Multiple gate lines,

Multiple data lines,

And a plurality of pixels connected to one of the gate lines and one of the data lines, respectively.

The pixel includes switching means including a liquid crystal capacitor C _LC , a gate electrode connected to one of the gate lines, a source electrode connected to one of the data lines, and a drain electrode connected to the liquid crystal capacitor ( Q) and,

A storage capacitor C _st having one terminal connected to the drain electrode of the switching means Q,

The other terminal of the storage capacitor C _st is connected to the drain electrode of the switching means Q of an adjacent pixel.

As shown in FIG. 3, the other terminal of the storage capacitor C _st is connected to the drain electrode of the switching means Q of the adjacent pixel on the left or right side.

Such an embodiment can self-heal when there is a defect in a pixel that is not a line defect, especially when an active element such as a switching element is defective. In addition, when there is a defect in a switching element or other active element used for driving purposes, as shown in FIG. 4, when the connection portion with the active element is cut using a laser or the like, the voltage at this point is equal to that of the pixel. Since it is determined by the arithmetic mean of the left and right voltages, the brightness of this pixel becomes the middle brightness of the left and right screens and is automatically compensated. This is particularly advantageous in the construction of mono panels.

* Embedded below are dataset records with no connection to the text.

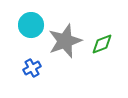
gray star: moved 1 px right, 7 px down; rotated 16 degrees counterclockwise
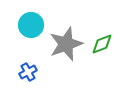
gray star: moved 1 px right, 3 px down
blue cross: moved 4 px left, 4 px down
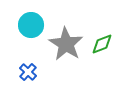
gray star: rotated 20 degrees counterclockwise
blue cross: rotated 18 degrees counterclockwise
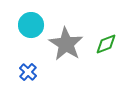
green diamond: moved 4 px right
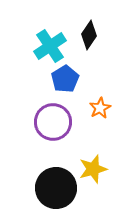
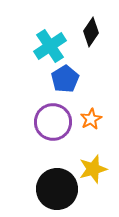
black diamond: moved 2 px right, 3 px up
orange star: moved 9 px left, 11 px down
black circle: moved 1 px right, 1 px down
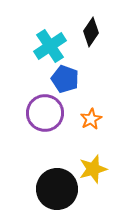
blue pentagon: rotated 20 degrees counterclockwise
purple circle: moved 8 px left, 9 px up
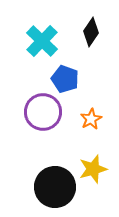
cyan cross: moved 8 px left, 5 px up; rotated 12 degrees counterclockwise
purple circle: moved 2 px left, 1 px up
black circle: moved 2 px left, 2 px up
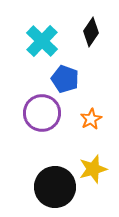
purple circle: moved 1 px left, 1 px down
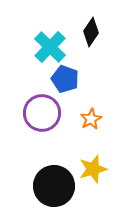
cyan cross: moved 8 px right, 6 px down
black circle: moved 1 px left, 1 px up
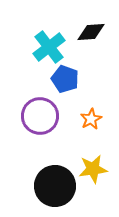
black diamond: rotated 52 degrees clockwise
cyan cross: moved 1 px left; rotated 8 degrees clockwise
purple circle: moved 2 px left, 3 px down
yellow star: rotated 8 degrees clockwise
black circle: moved 1 px right
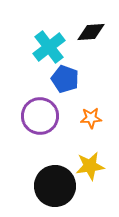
orange star: moved 1 px up; rotated 25 degrees clockwise
yellow star: moved 3 px left, 3 px up
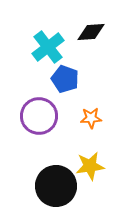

On the other hand, in the case of a color panel composed of three primary colors of light, in order to achieve the purpose of automatic compensation, the color panel is connected to a third adjacent pixel, that is, a pixel representing the same color. If the automatic compensation is not aimed as described above, the color panel may be connected to adjacent pixels on the left and right sides.

Meanwhile, as shown in FIG. 5, the other terminal of the storage capacitor may be connected to the drain electrode of the switching means of the adjacent pixel at the upper side or the lower side.

In the above-described embodiment, one electrode of the storage capacitor C _st is connected to each pixel electrode directly below and the other electrode of the switching means Q. In this case, the bottom and top of the pixels are composed of the same color, so that the monochrome panel and the monochrome panel which are black and white are automatically compensated.

That is, if a defect occurs in an active element of one pixel and electrically insulated using a laser as shown in FIG. 6, the pixel voltage of this pixel is automatically compensated since it is given as an arithmetic mean of the image signal voltages of the pixels directly below.

Meanwhile, as shown in FIG. 7, the other terminal of the storage capacitor C _st may be connected to an adjacent pixel and simultaneously connected to another adjacent pixel.

As described above, the pixel circuit of the thin film transistor liquid crystal display according to the present invention connects one of the two electrodes constituting the storage capacitor of the pixel to the pixel electrode of the pixel next to the same gate line, so as not to be a line defect, but a switching element or the like. Even when there is a defective active element, there is an effect that the defect of the pixel can be easily repaired.

Claims (3)

A plurality of gate lines, a plurality of data lines, and a plurality of pixels respectively connected to one of the gate lines and one of the data lines, the pixels being connected to one of the liquid crystal capacitors and the gate lines. Switching means including a gate electrode, a source electrode connected to one of the data lines, and a drain electrode connected to the liquid crystal capacitor, and a storage capacitor having one terminal connected to the drain electrode of the switching means. And the other terminal of the storage capacitor is connected to the drain electrode of the switching means of the adjacent pixel. The pixel circuit of claim 1, further comprising a storage capacitor connected to a drain electrode of the switching means and the other terminal to another adjacent pixel. 3. A pixel circuit according to claim 1 or 2, wherein said switching means comprises a field effect transistor.